One of my professional classes, the class average was often in the 40's & 50's, and the professor would just curve it. I don't remember my individual scores, but I often hovered around the average in the class, so I probably got some 40ish, maybe even a 30ish score in that class. Personally, I think the professor has failed at his job when the "highest" grade in the class, is below failing.
It depends. I actually have the philosophy that in the graduate classes, exams need to reflect perfect understanding of the subject (and I mean perfect). The syllabus I have for the clinical trial database design (Piantadosi text and the Date temporal book) class quotes the A at the 45% and higher range with me having the discretion to move the curve in their favor. When they score 45%, that to me actually means that they know 45% of the material, and I'm happy with that. (And yes, even with that standard, I have years where someone scores in the 80's while the A's were in the 40's, those outperformers, I recommend they consider that as a possible career research decision.) Then again, I'm also the one of the most reviled graduate examiners because I send take-home exams with open book, open notes, and open conversation (as in, I don't care if they use the internet or post their actual problems because they are hard enough that crowds won't solve them), and they can submit exams jointly if they are taking the class together and they would receive the same grade. These sort of problems are ones of depth, not breadth, and part of the class's charm is to adapt the students' mentalities to the idea that the buck stops with them on these regulatory issues.
It's trivially easy for an instructor to set up students to fail, but it takes a good instructor to set up students to pass, and it takes a great instructor to push the limits of what that student talent can do. I've been very confident that I can draw out that potential from enough students (and they agree). That said, I've never thought that the sadistic approach works in the long run, but setting clear expectations that a class A is only close to half of what the subject contains is somewhat humbling. I find it personally challenging to set a difficult but fair standard as the material keeps on expanding.

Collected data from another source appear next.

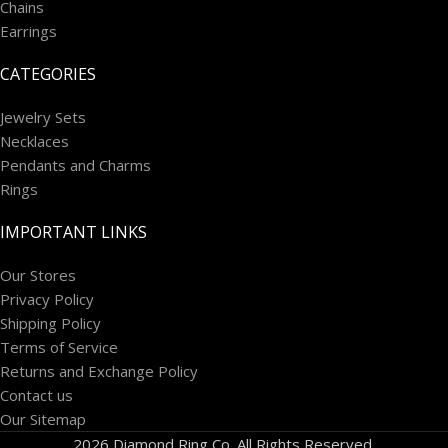
Chains
Earrings
CATEGORIES
Jewelry Sets
Necklaces
Pendants and Charms
Rings
IMPORTANT LINKS
Our Stores
Privacy Policy
Shipping Policy
Terms of Service
Returns and Exchange Policy
Contact us
Our Sitemap
2026 Diamond Ring Co. All Rights Reserved.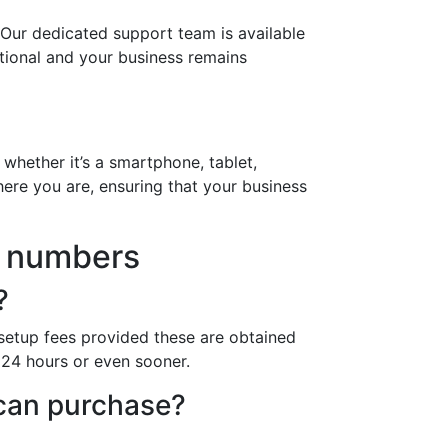
 Our dedicated support team is available
ational and your business remains
whether it’s a smartphone, tablet,
ere you are, ensuring that your business
7 numbers
?
setup fees provided these are obtained
n 24 hours or even sooner.
 can purchase?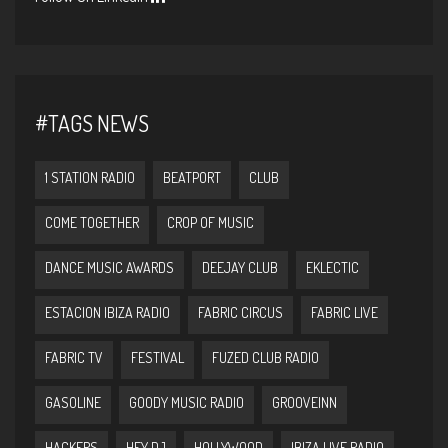
#TAGS NEWS
1 STATION RADIO
BEATPORT
CLUB
COME TOGETHER
CROP OF MUSIC
DANCE MUSIC AWARDS
DEEJAY CLUB
EKLECTIC
ESTACION IBIZA RADIO
FABRIC CIRCUS
FABRIC LIVE
FABRIC TV
FESTIVAL
FUZED CLUB RADIO
GASOLINE
GOODY MUSIC RADIO
GROOVEINN
HACKERS
HEY DJ
HOLLYWOOD
IBIZA LIVE RADIO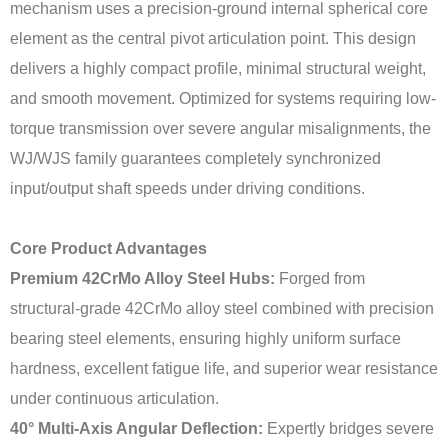
mechanism uses a precision-ground internal spherical core
element as the central pivot articulation point. This design
delivers a highly compact profile, minimal structural weight,
and smooth movement. Optimized for systems requiring low-
torque transmission over severe angular misalignments, the
WJ/WJS family guarantees completely synchronized
input/output shaft speeds under driving conditions.
Core Product Advantages
Premium 42CrMo Alloy Steel Hubs:
Forged from
structural-grade 42CrMo alloy steel combined with precision
bearing steel elements, ensuring highly uniform surface
hardness, excellent fatigue life, and superior wear resistance
under continuous articulation.
40° Multi-Axis Angular Deflection:
Expertly bridges severe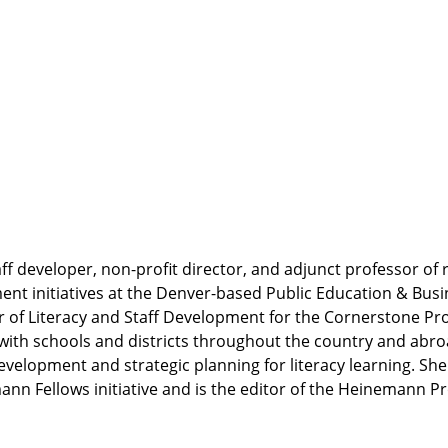
f developer, non-profit director, and adjunct professor of
ment initiatives at the Denver-based Public Education & Bus
r of Literacy and Staff Development for the Cornerstone Pro
s with schools and districts throughout the country and abr
elopment and strategic planning for literacy learning. She
nn Fellows initiative and is the editor of the Heinemann Pr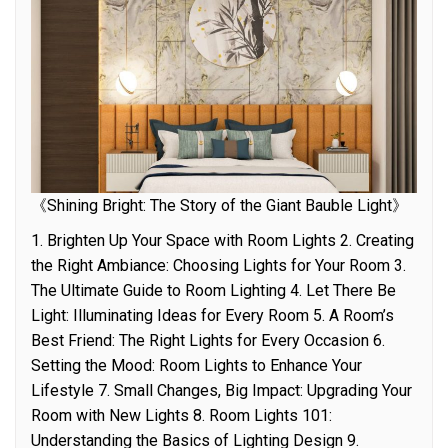
《Shining Bright: The Story of the Giant Bauble Light》
1. Brighten Up Your Space with Room Lights 2. Creating
the Right Ambiance: Choosing Lights for Your Room 3.
The Ultimate Guide to Room Lighting 4. Let There Be
Light: Illuminating Ideas for Every Room 5. A Room’s
Best Friend: The Right Lights for Every Occasion 6.
Setting the Mood: Room Lights to Enhance Your
Lifestyle 7. Small Changes, Big Impact: Upgrading Your
Room with New Lights 8. Room Lights 101:
Understanding the Basics of Lighting Design 9.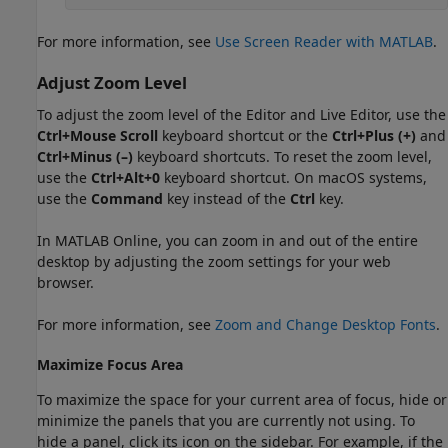
For more information, see
Use Screen Reader with MATLAB
.
Adjust Zoom Level
To adjust the zoom level of the Editor and Live Editor, use the
Ctrl+Mouse Scroll
keyboard shortcut or the
Ctrl+Plus (+)
and
Ctrl+Minus (–)
keyboard shortcuts. To reset the zoom level,
use the
Ctrl+Alt+0
keyboard shortcut. On
macOS
systems,
use the
Command
key instead of the
Ctrl
key.
In
MATLAB Online
, you can zoom in and out of the entire
desktop by adjusting the zoom settings for your web
browser.
For more information, see
Zoom and Change Desktop Fonts
.
Maximize Focus Area
To maximize the space for your current area of focus, hide or
minimize the panels that you are currently not using. To
hide a panel, click its icon on the sidebar. For example, if the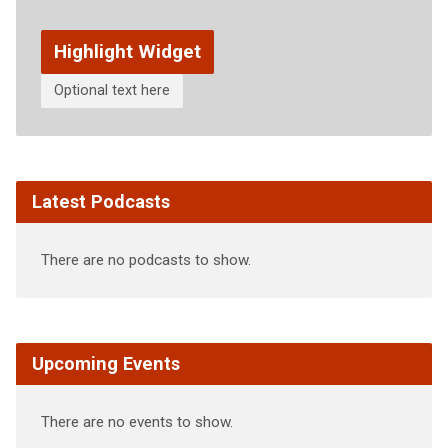
Highlight Widget
Optional text here
Latest Podcasts
There are no podcasts to show.
Upcoming Events
There are no events to show.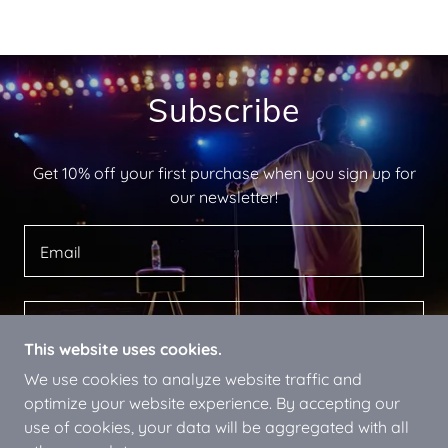
Subscribe
Get 10% off your first purchase when you sign up for
our newsletter!
Email
SIGN UP
This website uses cookies.
We use cookies to analyze website traffic and
optimize your website experience. By accepting our
use of cookies, your data will be aggregated with all
COPYRIGHT © 2024 ENTERTAINER CR PARSONS -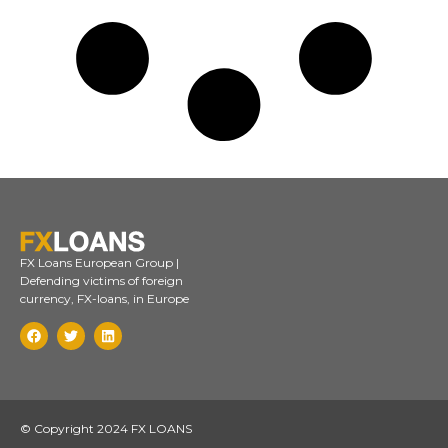
FX Loans European Group |
Defending victims of foreign
currency, FX-loans, in Europe
© Copyright 2024 FX LOANS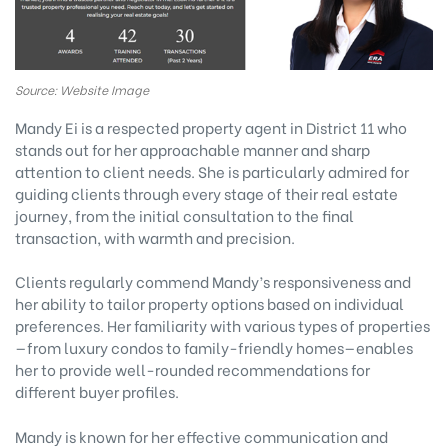
Source: Website Image
Mandy Ei is a respected property agent in District 11 who
stands out for her approachable manner and sharp
attention to client needs. She is particularly admired for
guiding clients through every stage of their real estate
journey, from the initial consultation to the final
transaction, with warmth and precision.
Clients regularly commend Mandy’s responsiveness and
her ability to tailor property options based on individual
preferences. Her familiarity with various types of properties
—from luxury condos to family-friendly homes—enables
her to provide well-rounded recommendations for
different buyer profiles.
Mandy is known for her effective communication and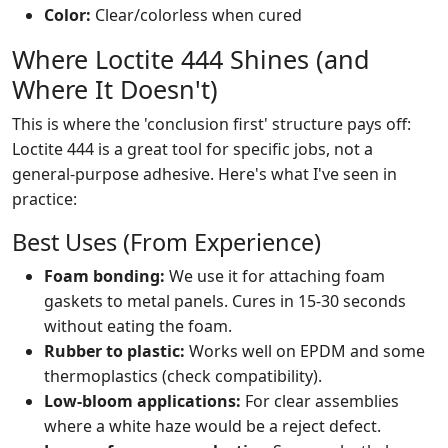
Color:
Clear/colorless when cured
Where Loctite 444 Shines (and
Where It Doesn't)
This is where the 'conclusion first' structure pays off:
Loctite 444 is a great tool for specific jobs, not a
general-purpose adhesive. Here's what I've seen in
practice:
Best Uses (From Experience)
Foam bonding:
We use it for attaching foam
gaskets to metal panels. Cures in 15-30 seconds
without eating the foam.
Rubber to plastic:
Works well on EPDM and some
thermoplastics (check compatibility).
Low-bloom applications:
For clear assemblies
where a white haze would be a reject defect.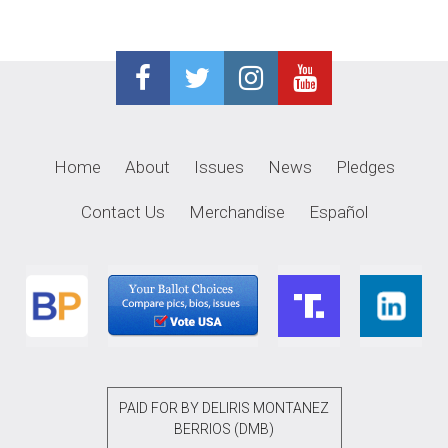
Home
About
Issues
News
Pledges
Contact Us
Merchandise
Español
PAID FOR BY DELIRIS MONTANEZ
BERRIOS (DMB)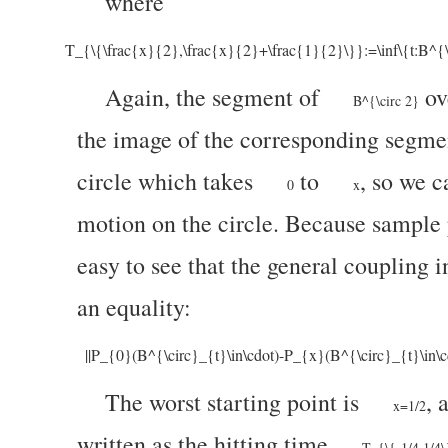
where
T_{\{\frac{x}{2},\frac{x}{2}+\frac{1}{2}\}}:=\inf\{t:B^{\
Again, the segment of
ov
B^{\circ 2}
the image of the corresponding segme
circle which takes
to
, so we c
0
x
motion on the circle. Because sample p
easy to see that the general coupling 
an equality:
||P_{0}(B^{\circ}_{t}\in\cdot)-P_{x}(B^{\circ}_{t}\in\
The worst starting point is
, 
x=1/2
written as the hitting time
T_{\{-1/4,1/4\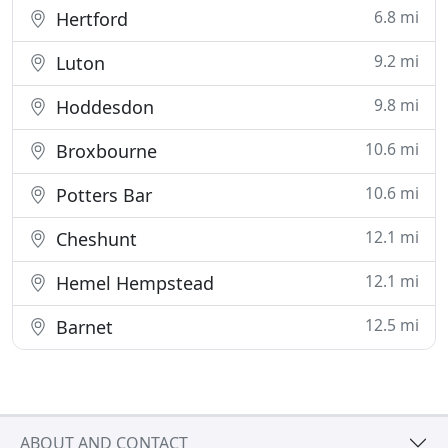
6.8 mi
Hertford
9.2 mi
Luton
9.8 mi
Hoddesdon
10.6 mi
Broxbourne
10.6 mi
Potters Bar
12.1 mi
Cheshunt
12.1 mi
Hemel Hempstead
12.5 mi
Barnet
ABOUT AND CONTACT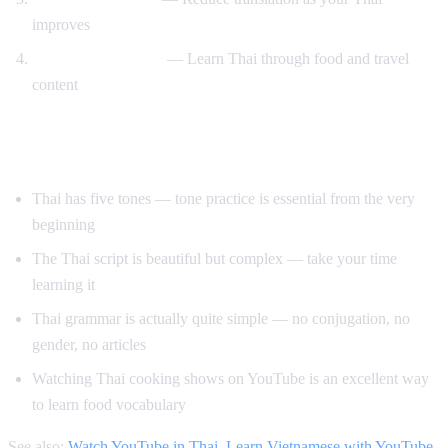
improves
Cooking and travel
— Learn Thai through food and travel
content
Tips for Learning Thai
Thai has five tones — tone practice is essential from the very
beginning
The Thai script is beautiful but complex — take your time
learning it
Thai grammar is actually quite simple — no conjugation, no
gender, no articles
Watching Thai cooking shows on YouTube is an excellent way
to learn food vocabulary
See also:
Watch YouTube in Thai
,
Learn Vietnamese with YouTube
,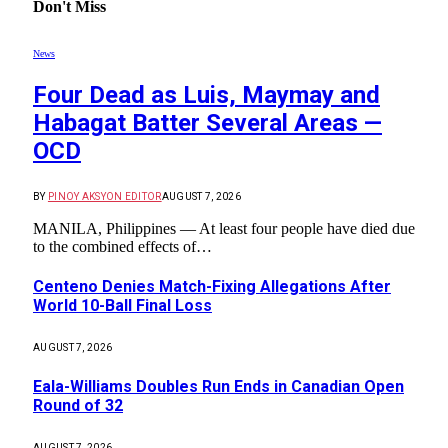
Don't Miss
News
Four Dead as Luis, Maymay and
Habagat Batter Several Areas —
OCD
BY
PINOY AKSYON EDITOR
AUGUST 7, 2026
MANILA, Philippines — At least four people have died due
to the combined effects of…
Centeno Denies Match-Fixing Allegations After
World 10-Ball Final Loss
AUGUST 7, 2026
Eala-Williams Doubles Run Ends in Canadian Open
Round of 32
AUGUST 7, 2026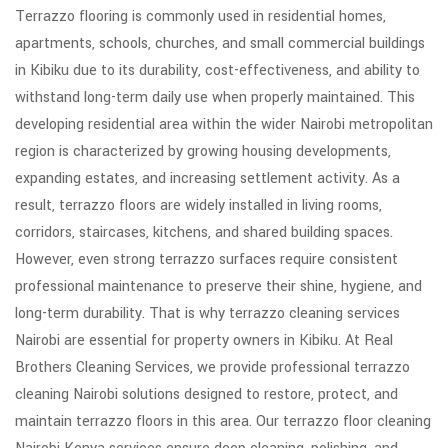
Terrazzo flooring is commonly used in residential homes,
apartments, schools, churches, and small commercial buildings
in Kibiku due to its durability, cost-effectiveness, and ability to
withstand long-term daily use when properly maintained. This
developing residential area within the wider Nairobi metropolitan
region is characterized by growing housing developments,
expanding estates, and increasing settlement activity. As a
result, terrazzo floors are widely installed in living rooms,
corridors, staircases, kitchens, and shared building spaces.
However, even strong terrazzo surfaces require consistent
professional maintenance to preserve their shine, hygiene, and
long-term durability. That is why terrazzo cleaning services
Nairobi are essential for property owners in Kibiku. At Real
Brothers Cleaning Services, we provide professional terrazzo
cleaning Nairobi solutions designed to restore, protect, and
maintain terrazzo floors in this area. Our terrazzo floor cleaning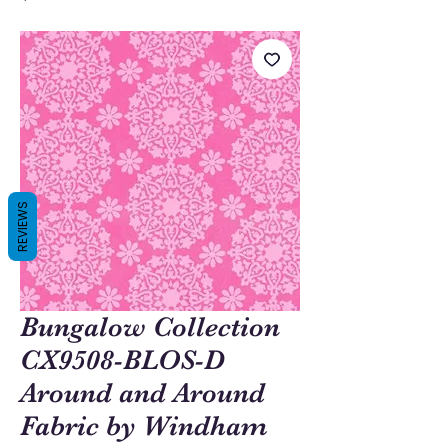
REVIEWS
Bungalow Collection
CX9508-BLOS-D
Around and Around
Fabric by Windham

For an undergraduate class where the knowledge base is supposed to be at a practitioner level, yeah, I can definitely agree with your sentiment that unless the instructor has explained the pedagogy of hard exams to knowledge base, s/he is just being sadistic and arbitrary. Supposedly, there is advice out there that what you do at work when you're not working should really be your work, but I often wonder why some of my colleagues would choose education when their proclivities are toward sadism rather than success.